# Work task
Copy every entry exactly.

# Recorded data
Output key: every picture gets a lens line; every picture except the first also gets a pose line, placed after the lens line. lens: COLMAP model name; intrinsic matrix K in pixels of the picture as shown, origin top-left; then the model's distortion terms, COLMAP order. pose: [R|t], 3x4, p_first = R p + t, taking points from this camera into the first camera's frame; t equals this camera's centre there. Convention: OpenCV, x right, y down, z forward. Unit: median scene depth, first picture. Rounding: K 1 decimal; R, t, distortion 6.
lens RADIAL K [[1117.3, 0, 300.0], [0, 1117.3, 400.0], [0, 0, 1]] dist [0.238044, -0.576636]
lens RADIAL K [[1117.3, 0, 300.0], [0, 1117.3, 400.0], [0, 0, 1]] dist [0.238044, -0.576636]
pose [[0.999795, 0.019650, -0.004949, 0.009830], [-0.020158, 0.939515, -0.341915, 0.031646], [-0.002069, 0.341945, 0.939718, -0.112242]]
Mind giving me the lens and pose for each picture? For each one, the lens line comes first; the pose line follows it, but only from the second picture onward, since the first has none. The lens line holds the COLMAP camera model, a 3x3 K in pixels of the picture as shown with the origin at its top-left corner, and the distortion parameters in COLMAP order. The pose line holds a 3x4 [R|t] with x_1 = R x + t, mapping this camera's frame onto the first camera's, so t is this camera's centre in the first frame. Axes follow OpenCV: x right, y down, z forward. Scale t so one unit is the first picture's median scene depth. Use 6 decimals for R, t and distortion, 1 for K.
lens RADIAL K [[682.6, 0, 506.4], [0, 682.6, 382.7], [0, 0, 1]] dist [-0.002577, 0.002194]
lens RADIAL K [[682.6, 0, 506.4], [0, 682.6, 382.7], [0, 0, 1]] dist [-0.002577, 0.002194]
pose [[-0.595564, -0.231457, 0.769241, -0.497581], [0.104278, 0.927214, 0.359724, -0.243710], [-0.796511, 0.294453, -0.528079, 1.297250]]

# Exercise result
Output key: every picture gets a lens line; every picture except the first also gets a pose line, placed after the lens line. lens: COLMAP model name; intrinsic matrix K in pixels of the picture as shown, origin top-left; then the model's distortion terms, COLMAP order. pose: [R|t], 3x4, p_first = R p + t, taking points from this camera into the first camera's frame; t equals this camera's centre there. Convention: OpenCV, x right, y down, z forward. Unit: median scene depth, first picture. Rounding: K 1 decimal; R, t, distortion 6.
lens RADIAL K [[1117.3, 0, 300.0], [0, 1117.3, 400.0], [0, 0, 1]] dist [0.238044, -0.576636]
lens RADIAL K [[1117.3, 0, 300.0], [0, 1117.3, 400.0], [0, 0, 1]] dist [0.238044, -0.576636]
pose [[0.999795, 0.019650, -0.004949, 0.009830], [-0.020158, 0.939515, -0.341915, 0.031646], [-0.002069, 0.341945, 0.939718, -0.112242]]
Mind giving me the lens and pose for each picture? For each one, the lens line comes first; the pose line follows it, but only from the second picture onward, since the first has none. The lens line holds the COLMAP camera model, a 3x3 K in pixels of the picture as shown with the origin at its top-left corner, and the distortion parameters in COLMAP order. The pose line holds a 3x4 [R|t] with x_1 = R x + t, mapping this camera's frame onto the first camera's, so t is this camera's centre in the first frame. Axes follow OpenCV: x right, y down, z forward. Scale t so one unit is the first picture's median scene depth. Use 6 decimals for R, t and distortion, 1 for K.
lens RADIAL K [[682.6, 0, 506.4], [0, 682.6, 382.7], [0, 0, 1]] dist [-0.002577, 0.002194]
lens RADIAL K [[682.6, 0, 506.4], [0, 682.6, 382.7], [0, 0, 1]] dist [-0.002577, 0.002194]
pose [[-0.595564, -0.231457, 0.769241, -0.497581], [0.104278, 0.927214, 0.359724, -0.243710], [-0.796511, 0.294453, -0.528079, 1.297250]]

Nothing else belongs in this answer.